Effects of Pb Intercalation on the Structural and Electronic Properties of Epitaxial Graphene on SiC

Ayhan Yurtsever, Jo Onoda, Takushi Iimori, Kohei Niki, Toshio Miyamachi, Masayuki Abe, Seigi Mizuno, Tanaka Satoru, Fumio Komori, Yoshiaki Sugimoto

研究成果: ジャーナルへの寄稿記事

7 引用 (Scopus)

抄録

The effects of Pb intercalation on the structural and electronic properties of epitaxial single-layer graphene grown on SiC(0001) substrate are investigated using scanning tunneling microscopy (STM), noncontact atomic force microscopy, Kelvin probe force microscopy (KPFM), X-ray photoelectron spectroscopy, and angle-resolved photoemission spectroscopy (ARPES) methods. The STM results show the formation of an ordered moiré superstructure pattern induced by Pb atom intercalation underneath the graphene layer. ARPES measurements reveal the presence of two additional linearly dispersing π-bands, providing evidence for the decoupling of the buffer layer from the underlying SiC substrate. Upon Pb intercalation, the Si 2p core level spectra show a signature for the existence of PbSi chemical bonds at the interface region, as manifested in a shift of 1.2 eV of the bulk SiC component toward lower binding energies. The Pb intercalation gives rise to hole-doping of graphene and results in a shift of the Dirac point energy by about 0.1 eV above the Fermi level, as revealed by the ARPES measurements. The KPFM experiments have shown that decoupling of the graphene layer by Pb intercalation is accompanied by a work function increase. The observed increase in the work function is attributed to the suppression of the electron transfer from the SiC substrate to the graphene layer. The Pb intercalated structure is found to be stable in ambient conditions and at high temperatures up to 1250 °C. These results demonstrate that the construction of a graphene-capped Pb/SiC system offers a possibility of tuning the graphene electronic properties and exploring intriguing physical properties such as superconductivity and spintronics.

SUPPLIED INFORMATION:
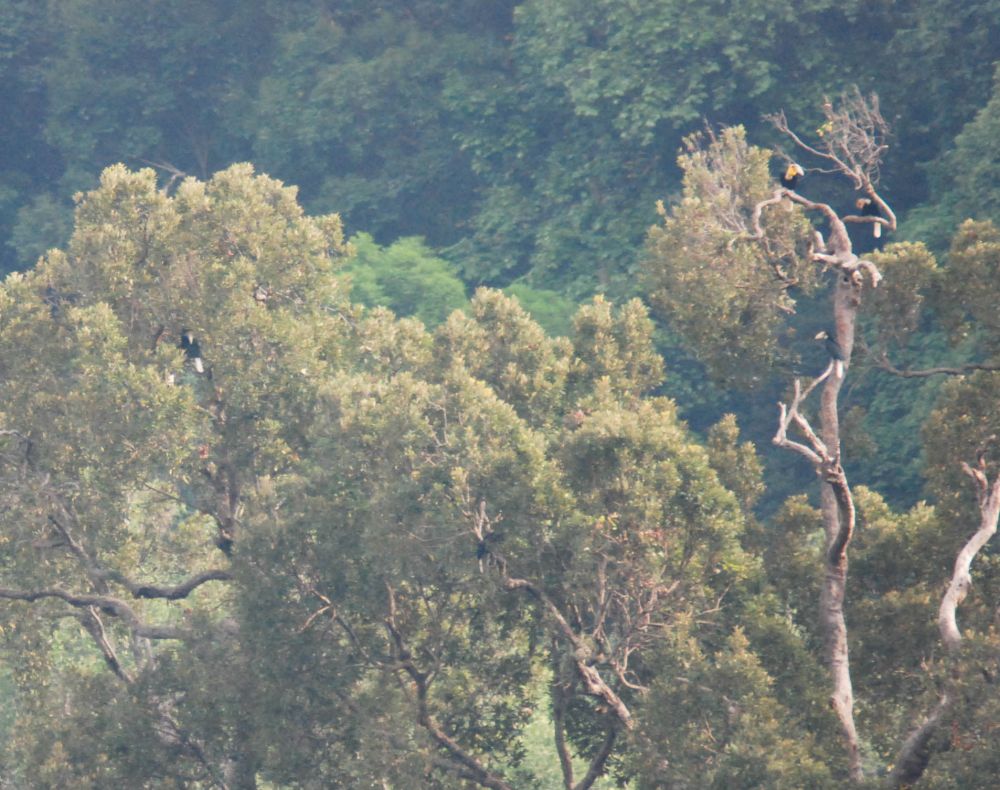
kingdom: Animalia
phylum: Chordata
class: Aves
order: Bucerotiformes
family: Bucerotidae
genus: Rhyticeros
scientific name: Rhyticeros undulatus
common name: Wreathed hornbill
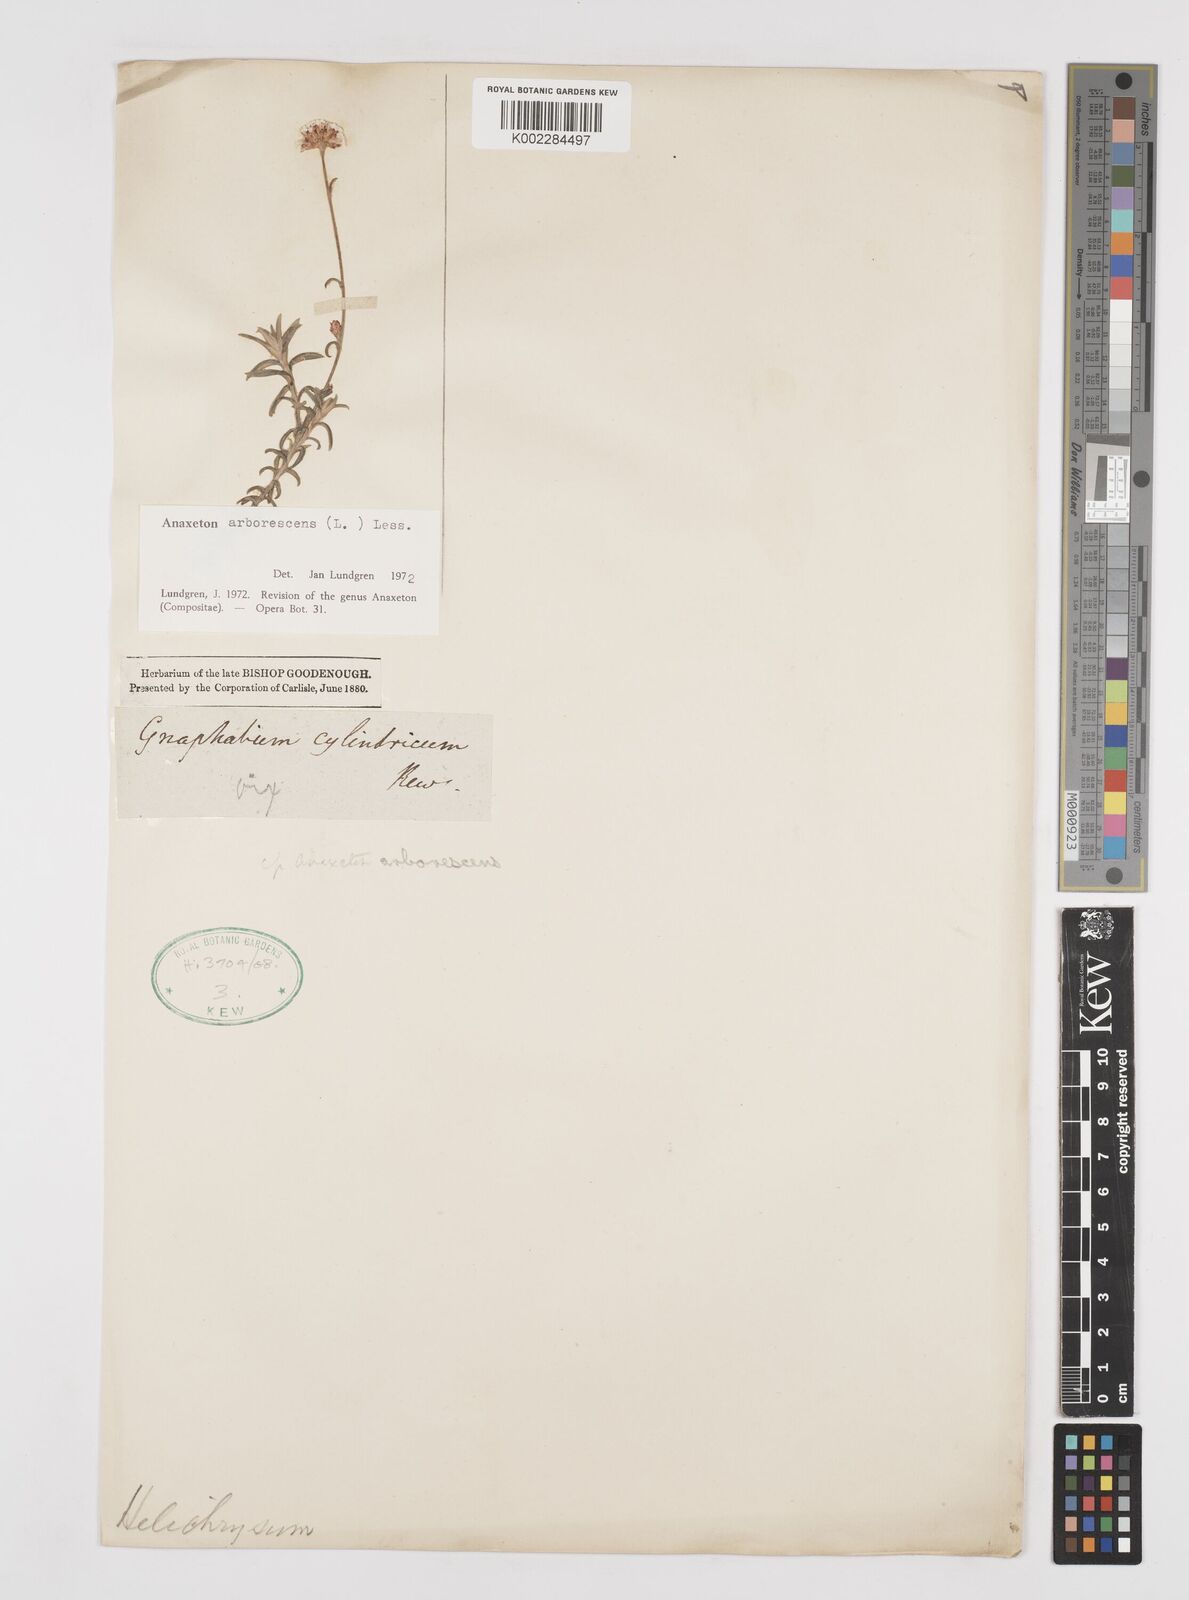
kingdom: Plantae
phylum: Tracheophyta
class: Magnoliopsida
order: Asterales
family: Asteraceae
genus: Anaxeton
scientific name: Anaxeton arborescens
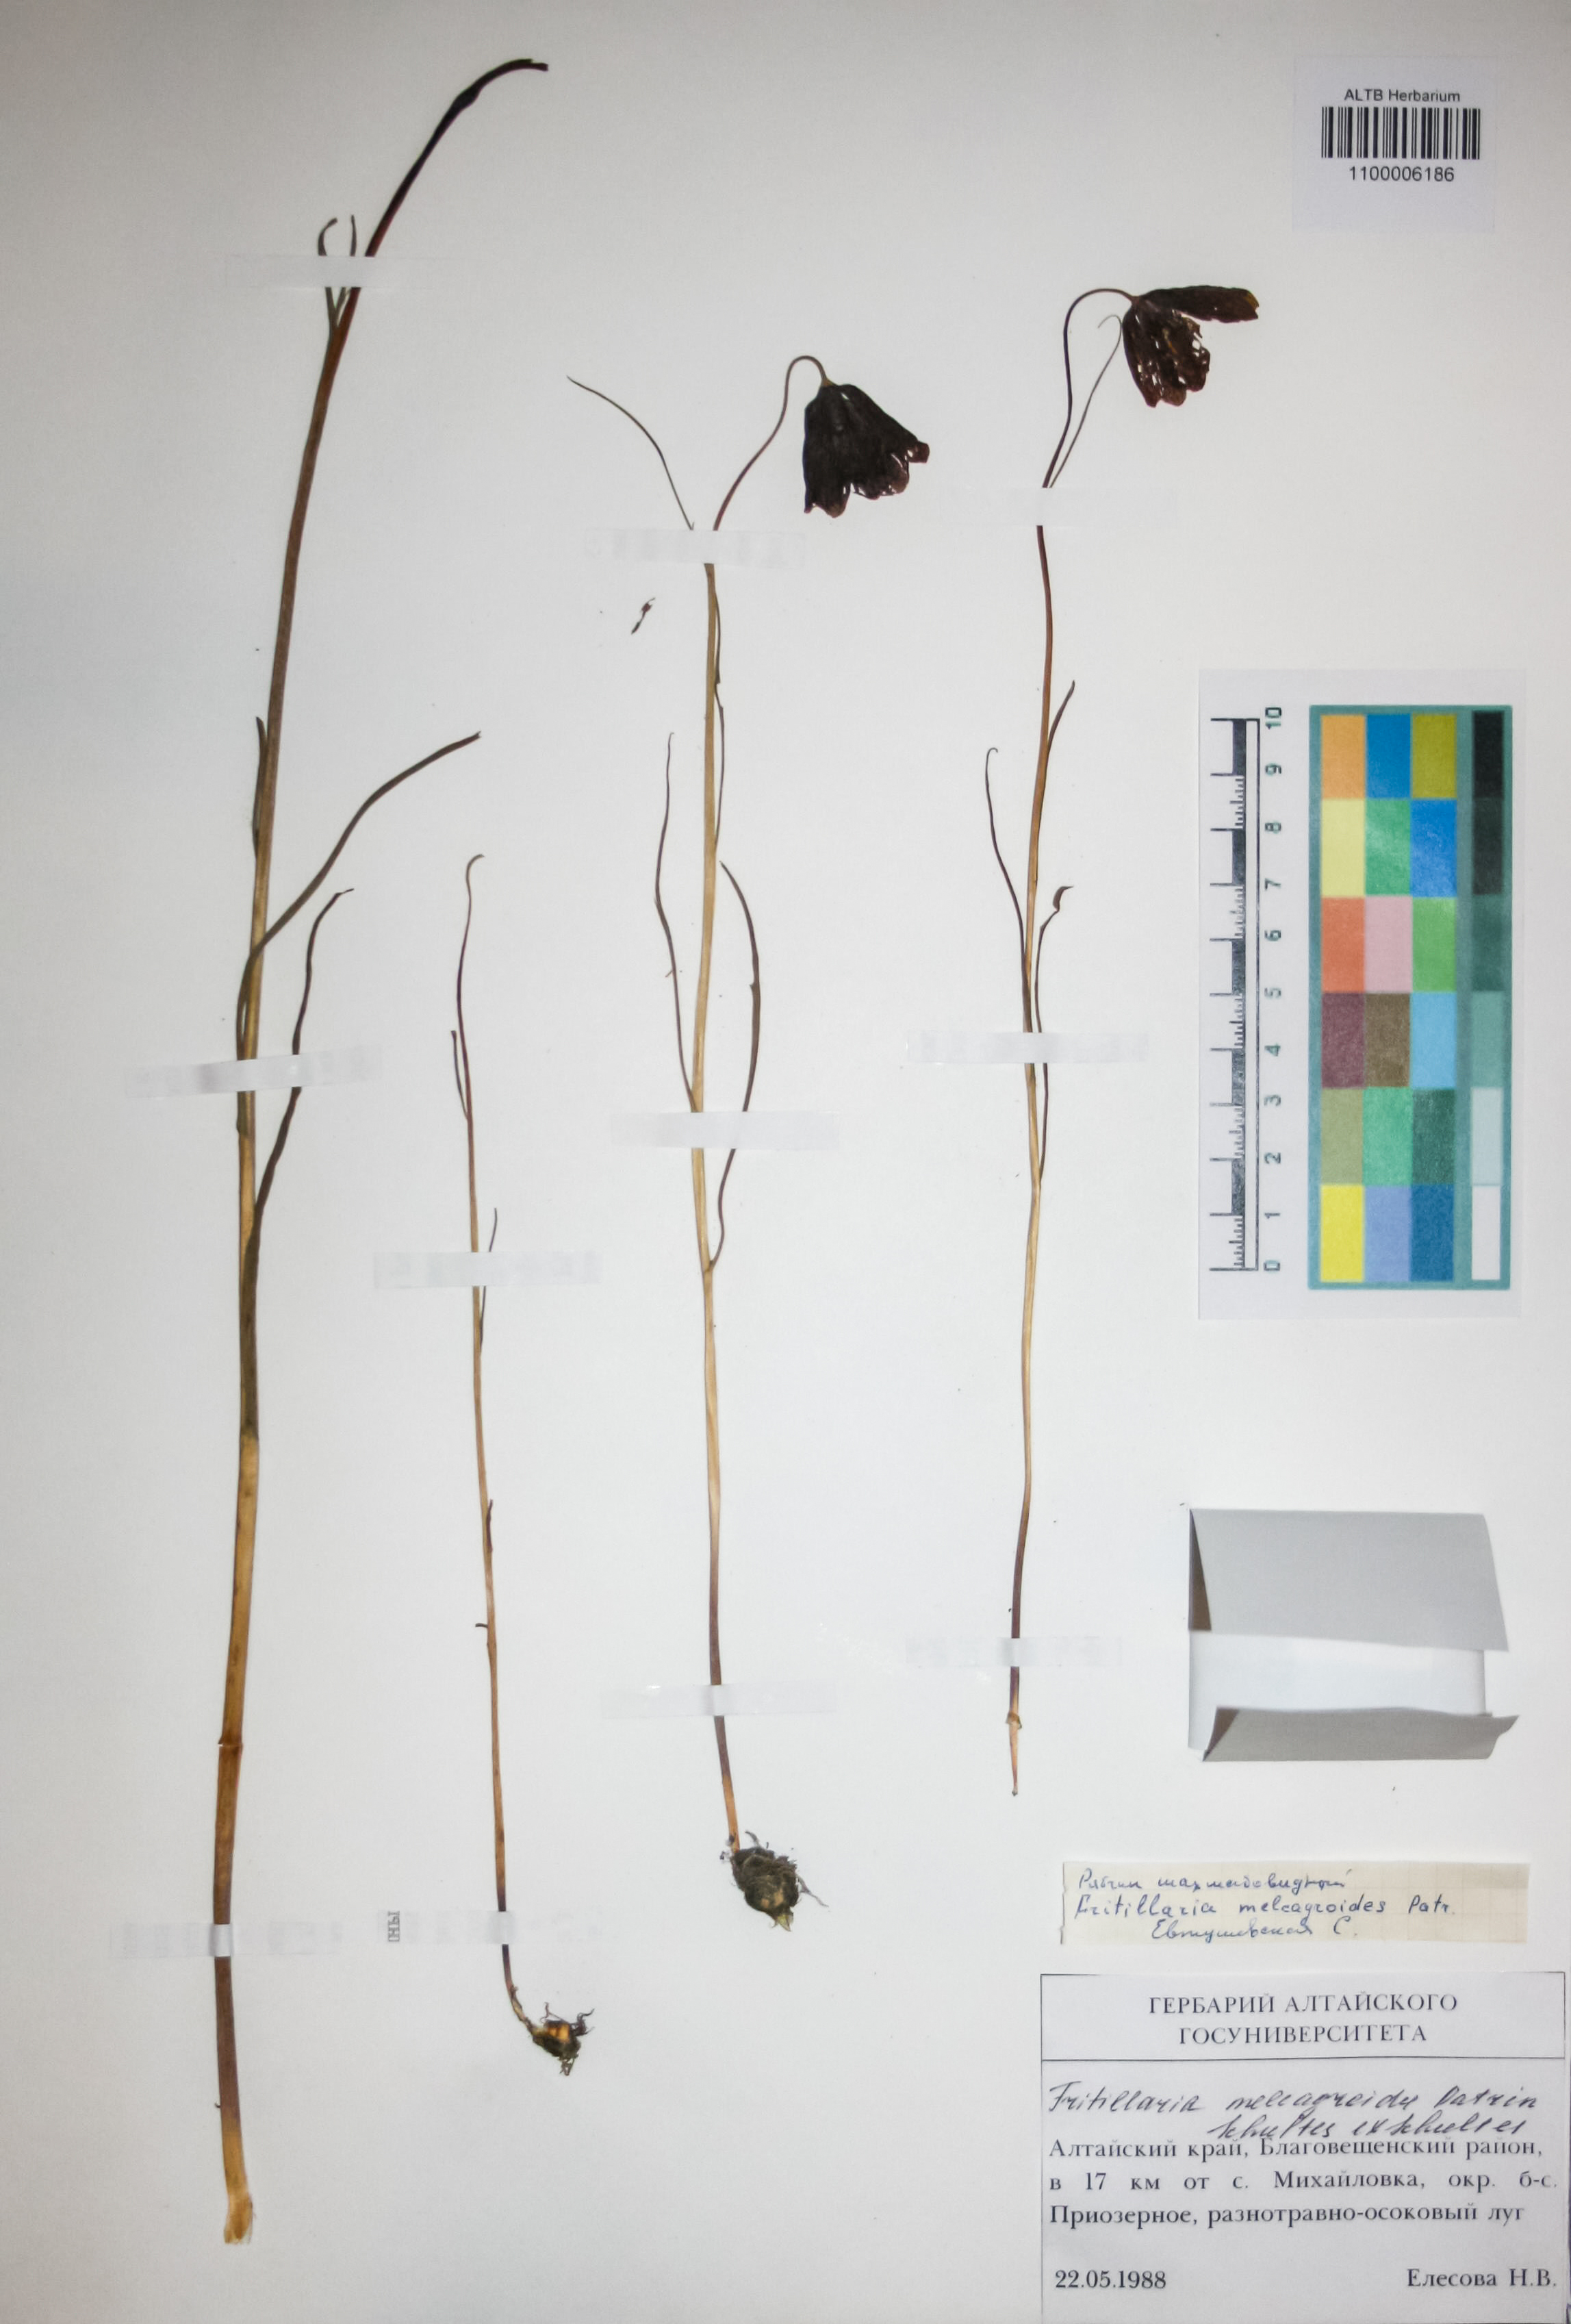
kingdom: Plantae
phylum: Tracheophyta
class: Liliopsida
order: Liliales
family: Liliaceae
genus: Fritillaria
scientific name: Fritillaria meleagroides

GOAL A: In the abstract on lead (Pb) intercalation in graphene, up to what temperature does the Pb-intercalated structure stay stable?
GOAL B: Rewrite the graphene text from "Ayhan Yurtsever, Jo" to "7 引用 (Scopus)", swapping "Scopus" for "Web of Science".

TASK RESPONSE A: Up to 1250 °C.

TASK RESPONSE B:
Ayhan Yurtsever, Jo Onoda, Takushi Iimori, Kohei Niki, Toshio Miyamachi, Masayuki Abe, Seigi Mizuno, Tanaka Satoru, Fumio Komori, Yoshiaki Sugimoto

研究成果: ジャーナルへの寄稿記事

7 引用 (Web of Science)